### DATA EXTRACTS
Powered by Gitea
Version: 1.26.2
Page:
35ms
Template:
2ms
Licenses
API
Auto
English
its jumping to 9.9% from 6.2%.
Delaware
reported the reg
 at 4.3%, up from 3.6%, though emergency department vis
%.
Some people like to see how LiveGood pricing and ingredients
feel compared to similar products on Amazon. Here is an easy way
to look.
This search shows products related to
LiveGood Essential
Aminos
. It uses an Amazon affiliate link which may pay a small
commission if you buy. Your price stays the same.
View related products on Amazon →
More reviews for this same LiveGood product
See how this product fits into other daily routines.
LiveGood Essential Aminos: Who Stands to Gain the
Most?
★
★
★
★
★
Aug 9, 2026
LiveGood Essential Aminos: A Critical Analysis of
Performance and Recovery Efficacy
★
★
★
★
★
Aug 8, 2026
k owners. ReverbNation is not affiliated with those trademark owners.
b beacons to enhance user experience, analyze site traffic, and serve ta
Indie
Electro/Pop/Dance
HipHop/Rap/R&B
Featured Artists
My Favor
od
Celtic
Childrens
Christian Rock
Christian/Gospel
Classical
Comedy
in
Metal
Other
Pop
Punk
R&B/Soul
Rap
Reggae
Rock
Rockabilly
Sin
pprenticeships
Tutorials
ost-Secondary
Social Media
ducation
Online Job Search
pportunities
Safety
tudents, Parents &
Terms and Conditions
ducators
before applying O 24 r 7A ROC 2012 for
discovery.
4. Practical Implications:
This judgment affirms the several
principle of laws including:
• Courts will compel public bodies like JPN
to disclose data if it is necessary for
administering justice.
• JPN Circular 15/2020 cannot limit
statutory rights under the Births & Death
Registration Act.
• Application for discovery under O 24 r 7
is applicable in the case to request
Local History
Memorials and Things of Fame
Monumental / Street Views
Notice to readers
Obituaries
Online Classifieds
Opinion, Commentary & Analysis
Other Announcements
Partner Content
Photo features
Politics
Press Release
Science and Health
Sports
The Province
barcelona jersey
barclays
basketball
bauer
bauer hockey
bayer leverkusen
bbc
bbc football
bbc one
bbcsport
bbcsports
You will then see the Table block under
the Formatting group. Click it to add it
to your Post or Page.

### TASK DIRECTIONS
Transcribe the rows above line by line, keeping every line exactly as it appears.

### RESPONSE TO THE TASK
Powered by Gitea
Version: 1.26.2
Page:
35ms
Template:
2ms
Licenses
API
Auto
English
its jumping to 9.9% from 6.2%.
Delaware
reported the reg
 at 4.3%, up from 3.6%, though emergency department vis
%.
Some people like to see how LiveGood pricing and ingredients
feel compared to similar products on Amazon. Here is an easy way
to look.
This search shows products related to
LiveGood Essential
Aminos
. It uses an Amazon affiliate link which may pay a small
commission if you buy. Your price stays the same.
View related products on Amazon →
More reviews for this same LiveGood product
See how this product fits into other daily routines.
LiveGood Essential Aminos: Who Stands to Gain the
Most?
★
★
★
★
★
Aug 9, 2026
LiveGood Essential Aminos: A Critical Analysis of
Performance and Recovery Efficacy
★
★
★
★
★
Aug 8, 2026
k owners. ReverbNation is not affiliated with those trademark owners.
b beacons to enhance user experience, analyze site traffic, and serve ta
Indie
Electro/Pop/Dance
HipHop/Rap/R&B
Featured Artists
My Favor
od
Celtic
Childrens
Christian Rock
Christian/Gospel
Classical
Comedy
in
Metal
Other
Pop
Punk
R&B/Soul
Rap
Reggae
Rock
Rockabilly
Sin
pprenticeships
Tutorials
ost-Secondary
Social Media
ducation
Online Job Search
pportunities
Safety
tudents, Parents &
Terms and Conditions
ducators
before applying O 24 r 7A ROC 2012 for
discovery.
4. Practical Implications:
This judgment affirms the several
principle of laws including:
• Courts will compel public bodies like JPN
to disclose data if it is necessary for
administering justice.
• JPN Circular 15/2020 cannot limit
statutory rights under the Births & Death
Registration Act.
• Application for discovery under O 24 r 7
is applicable in the case to request
Local History
Memorials and Things of Fame
Monumental / Street Views
Notice to readers
Obituaries
Online Classifieds
Opinion, Commentary & Analysis
Other Announcements
Partner Content
Photo features
Politics
Press Release
Science and Health
Sports
The Province
barcelona jersey
barclays
basketball
bauer
bauer hockey
bayer leverkusen
bbc
bbc football
bbc one
bbcsport
bbcsports
You will then see the Table block under
the Formatting group. Click it to add it
to your Post or Page.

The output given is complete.